• _Material for the task_
******

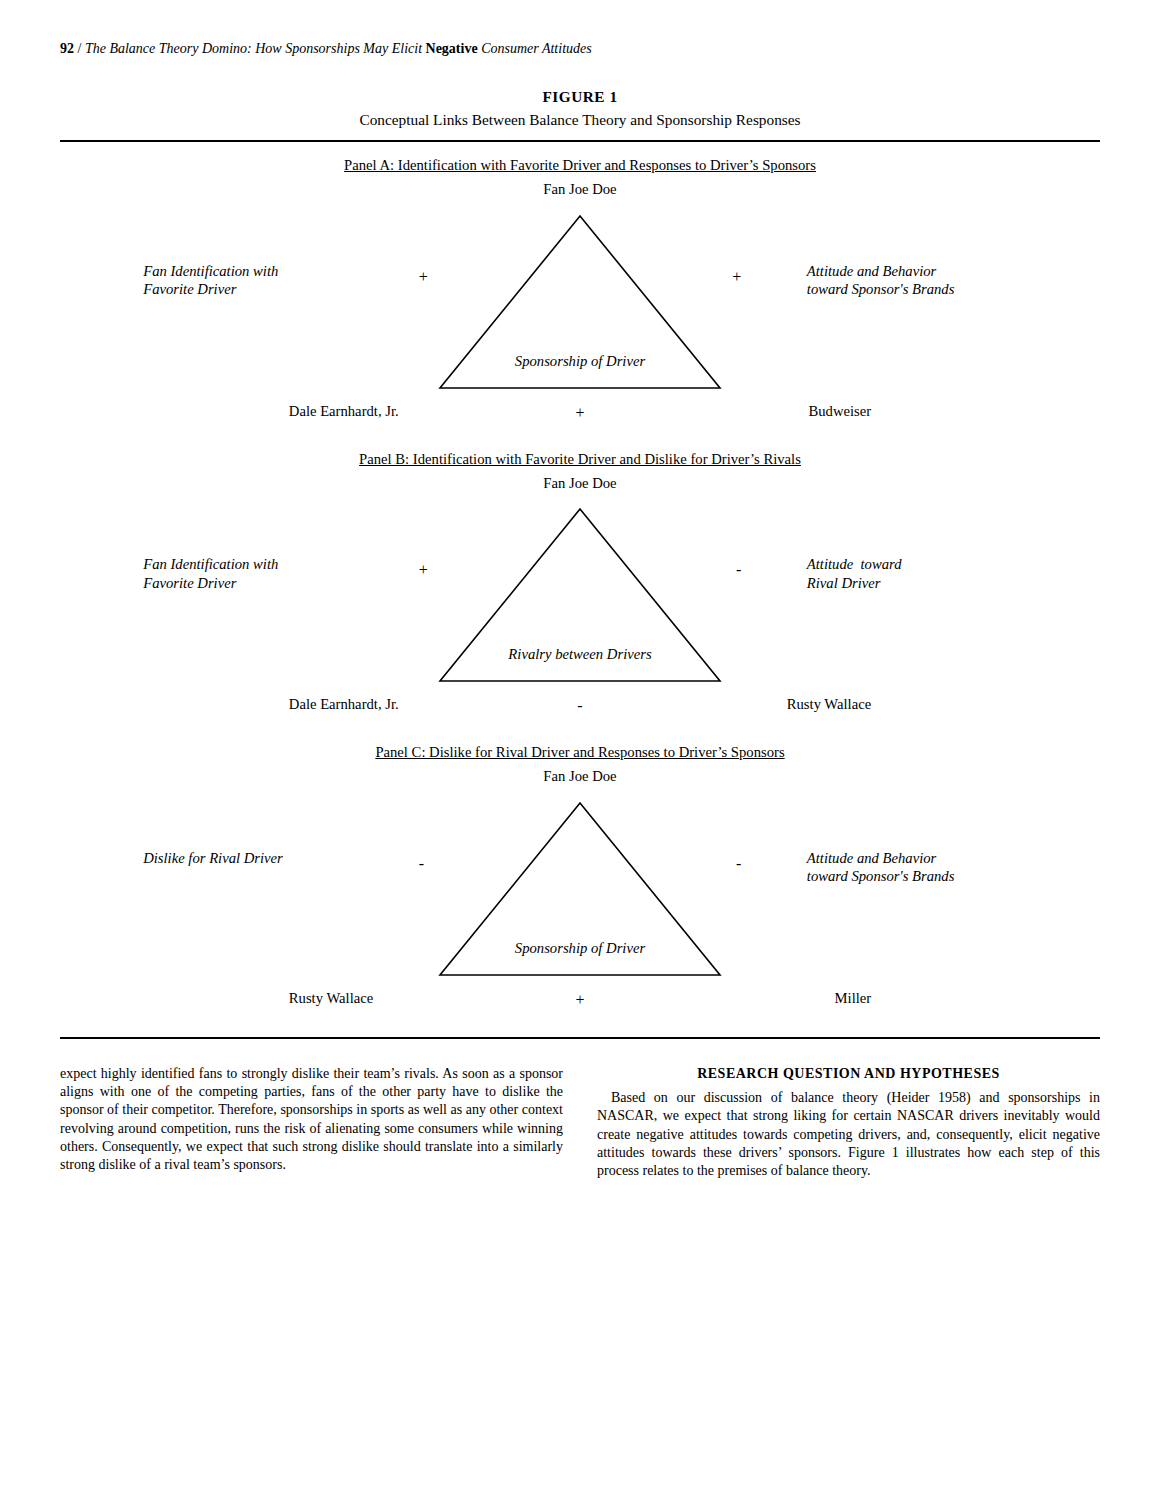92 / The Balance Theory Domino: How Sponsorships May Elicit Negative Consumer Attitudes
FIGURE 1
Conceptual Links Between Balance Theory and Sponsorship Responses
Panel A: Identification with Favorite Driver and Responses to Driver’s Sponsors
Fan Joe Doe
Fan Identification with
Favorite Driver
+
+
Attitude and Behavior
toward Sponsor's Brands
Sponsorship of Driver
Dale Earnhardt, Jr. + Budweiser
Panel B: Identification with Favorite Driver and Dislike for Driver’s Rivals
Fan Joe Doe
Fan Identification with
Favorite Driver
+
-
Attitude toward
Rival Driver
Rivalry between Drivers
Dale Earnhardt, Jr. - Rusty Wallace
Panel C: Dislike for Rival Driver and Responses to Driver’s Sponsors
Fan Joe Doe
Dislike for Rival Driver
-
-
Attitude and Behavior
toward Sponsor's Brands
Sponsorship of Driver
Rusty Wallace + Miller
expect highly identified fans to strongly dislike their team’s rivals. As soon as a sponsor aligns with one of the competing parties, fans of the other party have to dislike the sponsor of their competitor. Therefore, sponsorships in sports as well as any other context revolving around competition, runs the risk of alienating some consumers while winning others. Consequently, we expect that such strong dislike should translate into a similarly strong dislike of a rival team’s sponsors.
RESEARCH QUESTION AND HYPOTHESES
Based on our discussion of balance theory (Heider 1958) and sponsorships in NASCAR, we expect that strong liking for certain NASCAR drivers inevitably would create negative attitudes towards competing drivers, and, consequently, elicit negative attitudes towards these drivers’ sponsors. Figure 1 illustrates how each step of this process relates to the premises of balance theory.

******

• _Task item_
Retype, exactly and in full, the lines above from the one containing "Attitude toward" through the one containing "RESEARCH QUESTION AND HYPOTHESES".

• _Expected answer_
Attitude toward
Rival Driver
Rivalry between Drivers
Dale Earnhardt, Jr. - Rusty Wallace
Panel C: Dislike for Rival Driver and Responses to Driver’s Sponsors
Fan Joe Doe
Dislike for Rival Driver
-
-
Attitude and Behavior
toward Sponsor's Brands
Sponsorship of Driver
Rusty Wallace + Miller
expect highly identified fans to strongly dislike their team’s rivals. As soon as a sponsor aligns with one of the competing parties, fans of the other party have to dislike the sponsor of their competitor. Therefore, sponsorships in sports as well as any other context revolving around competition, runs the risk of alienating some consumers while winning others. Consequently, we expect that such strong dislike should translate into a similarly strong dislike of a rival team’s sponsors.
RESEARCH QUESTION AND HYPOTHESES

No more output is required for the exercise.